This is the first in a series of posts I'm going to be doing about my favorite new features in Photoshop CC. For the uninitiated, CC, or Creative Cloud, is the new designation that Adobe is giving their suite of applications as they move away from the "boxed" retail model of the Creative Suite to delivering their software via digital download.
Today, I'm focusing on a new feature that I, and many, many others, have been begging for for ages: editable rounded rectangles.
It might sound like a small thing, but it really is a big time-saver. In previous versions of Photoshop, you'd create a rounded rectangle Shape layer and whatever settings you used when you created the shape were immediately baked in the second you released the mouse. If you had to replicate that shape elsewhere (either in CSS or maybe as a vector shape in Flash), there was no easy way to figure out what the radius of that shape was without a whole bunch of trial and error, especially if you weren't the original designer that worked on the file. Now in Photoshop CC, you can simply click on the rounded rectangle vector shape and you'll notice that the Properties panel is now populated with all the editable properties of that shape (or Live Shape, as it's labeled in the panel).

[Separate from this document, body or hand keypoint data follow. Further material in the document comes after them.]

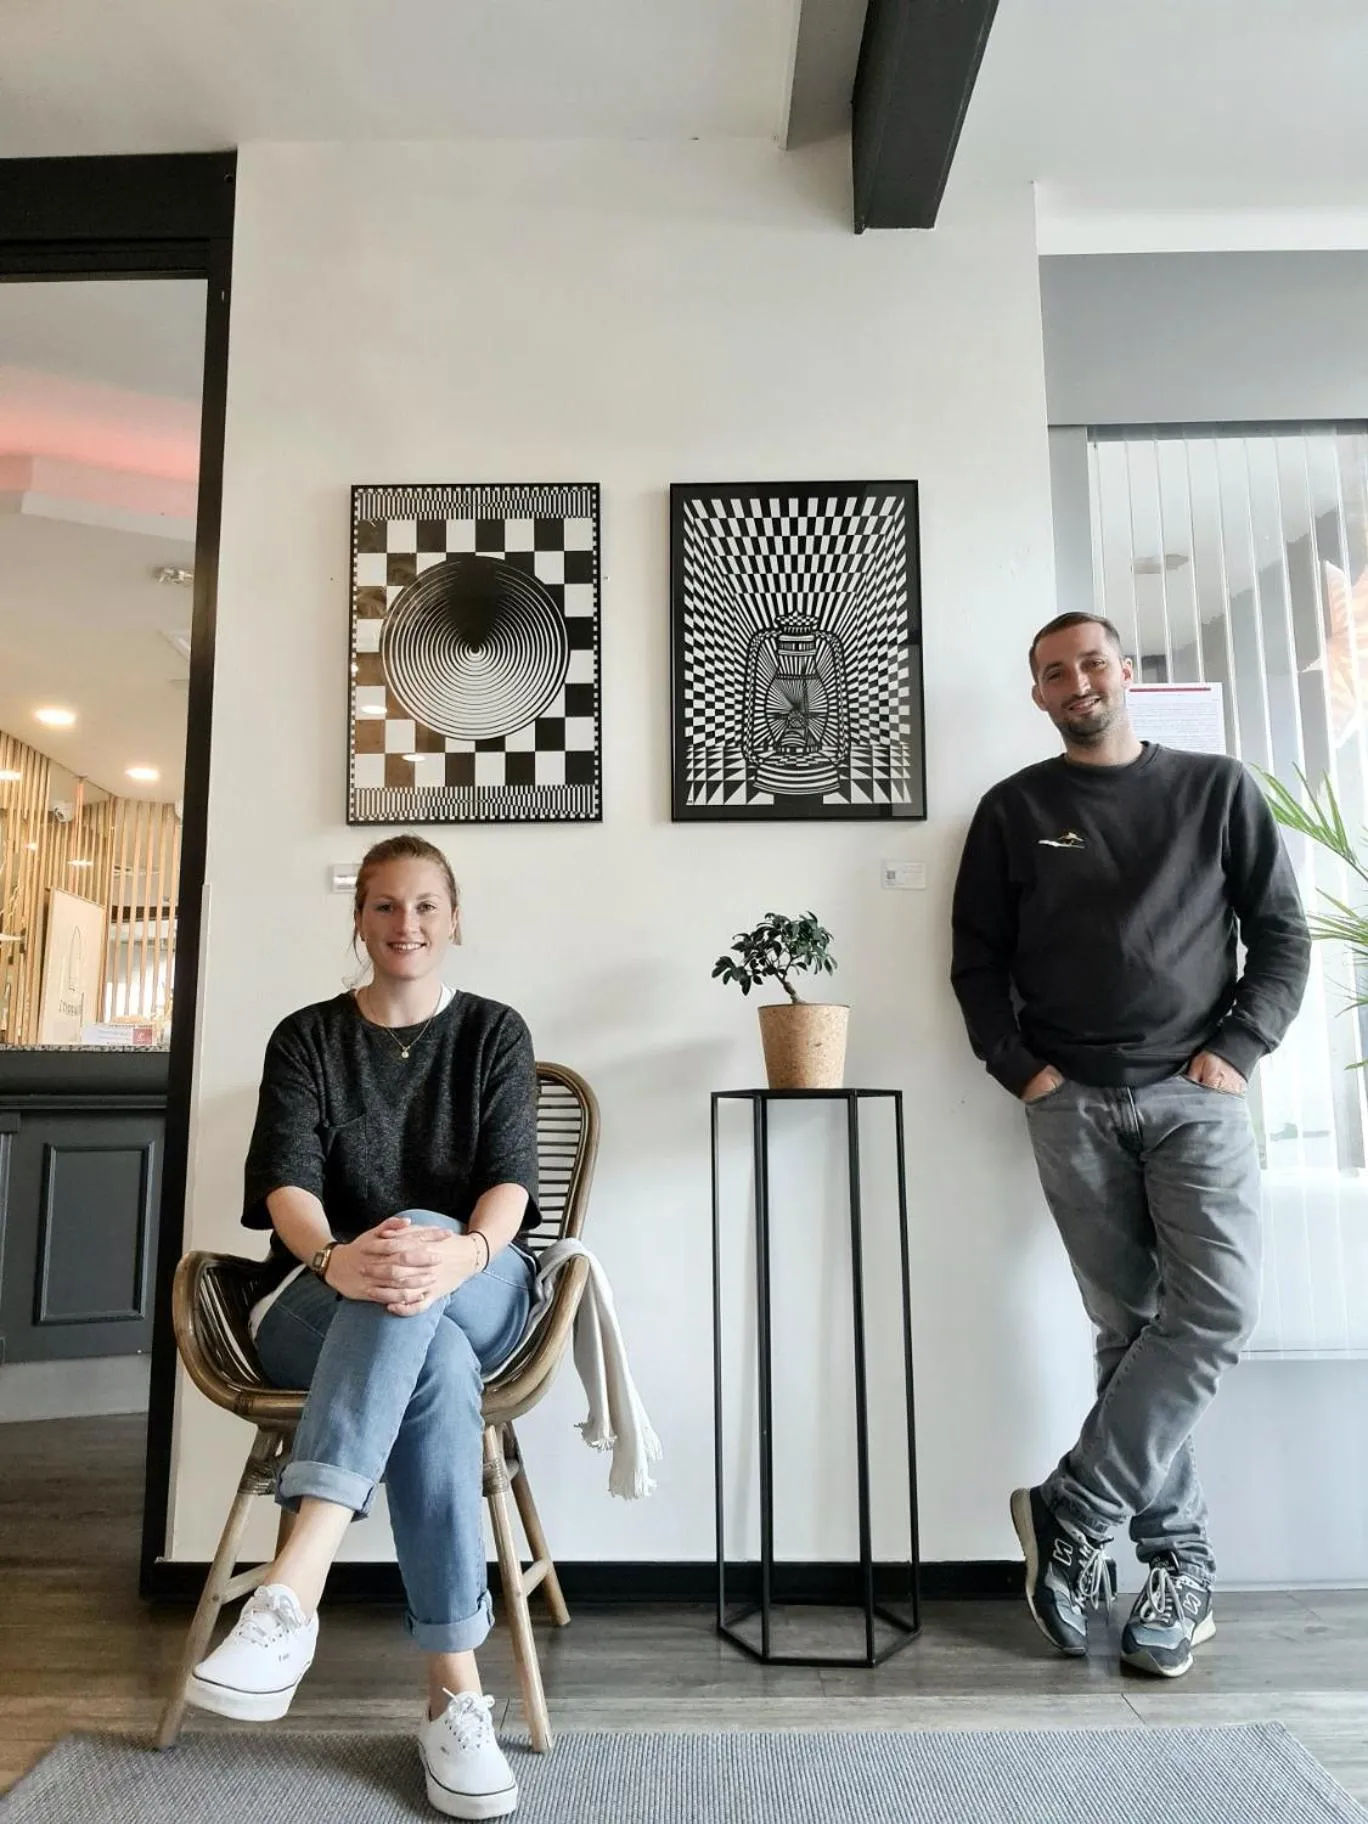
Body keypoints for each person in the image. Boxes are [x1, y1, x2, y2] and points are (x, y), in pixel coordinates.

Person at [950, 611, 1310, 1679]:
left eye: (1093, 662)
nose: (1078, 682)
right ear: (1038, 695)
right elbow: (978, 963)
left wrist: (1236, 1052)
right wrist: (1027, 1072)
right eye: (1055, 672)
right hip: (1074, 1106)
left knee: (1213, 1315)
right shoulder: (1016, 810)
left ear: (1127, 672)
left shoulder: (1216, 789)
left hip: (1198, 1096)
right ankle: (1177, 1573)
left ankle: (1072, 1506)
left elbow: (1284, 935)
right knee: (1129, 1332)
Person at [185, 833, 538, 1819]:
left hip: (477, 1278)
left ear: (454, 916)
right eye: (385, 906)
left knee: (424, 1252)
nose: (406, 926)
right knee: (434, 1364)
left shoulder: (495, 1032)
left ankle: (291, 1587)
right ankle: (454, 1698)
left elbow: (510, 1180)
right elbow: (287, 1185)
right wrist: (340, 1259)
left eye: (426, 906)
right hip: (325, 1295)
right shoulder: (305, 1037)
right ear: (359, 919)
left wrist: (458, 1251)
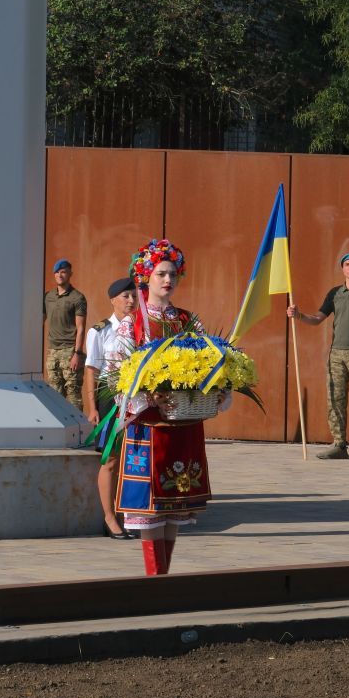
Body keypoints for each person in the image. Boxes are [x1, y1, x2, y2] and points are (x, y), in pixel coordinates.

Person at [113, 239, 216, 576]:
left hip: (182, 424)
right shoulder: (133, 323)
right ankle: (154, 577)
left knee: (174, 506)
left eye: (173, 274)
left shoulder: (187, 320)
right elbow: (117, 373)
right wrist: (147, 396)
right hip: (149, 425)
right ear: (147, 276)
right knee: (150, 508)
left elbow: (208, 361)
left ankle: (164, 577)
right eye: (161, 273)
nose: (168, 280)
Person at [287, 252, 349, 461]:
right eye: (347, 264)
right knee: (335, 399)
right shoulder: (335, 294)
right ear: (342, 268)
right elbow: (318, 318)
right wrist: (299, 315)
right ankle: (339, 445)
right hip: (336, 354)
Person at [83, 277, 138, 540]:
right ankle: (109, 517)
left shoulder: (141, 328)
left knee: (134, 458)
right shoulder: (100, 330)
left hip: (137, 398)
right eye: (126, 296)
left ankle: (131, 513)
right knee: (111, 458)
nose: (131, 301)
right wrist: (92, 407)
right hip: (110, 397)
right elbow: (92, 371)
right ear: (113, 299)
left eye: (134, 296)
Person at [42, 259, 87, 408]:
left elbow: (81, 328)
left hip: (70, 351)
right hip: (52, 350)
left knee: (73, 393)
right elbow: (39, 320)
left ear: (69, 274)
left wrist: (77, 353)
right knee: (55, 394)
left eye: (63, 272)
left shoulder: (77, 297)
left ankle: (79, 430)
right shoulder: (48, 297)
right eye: (57, 272)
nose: (59, 275)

Not only do the radii of the rounded rectangle remain editable (or live) after the fact, you can independently edit the radius of each corner, allowing you to create irregular shapes like the ones shown in the screenshot above, without having to edit the shape's vector paths using the pen tool, or by combining shapes with boolean operations, as you would have had to do in previous editions of Photoshop.
I'm thrilled with this new feature - it definitely goes a long way towards solving at least one of the issues that interface and icon designers have had with creating and resizing HiDPI (aka Retina) graphics, and is a big part of Adobe's continuing enhancement of Photoshop's vector graphics capabilities.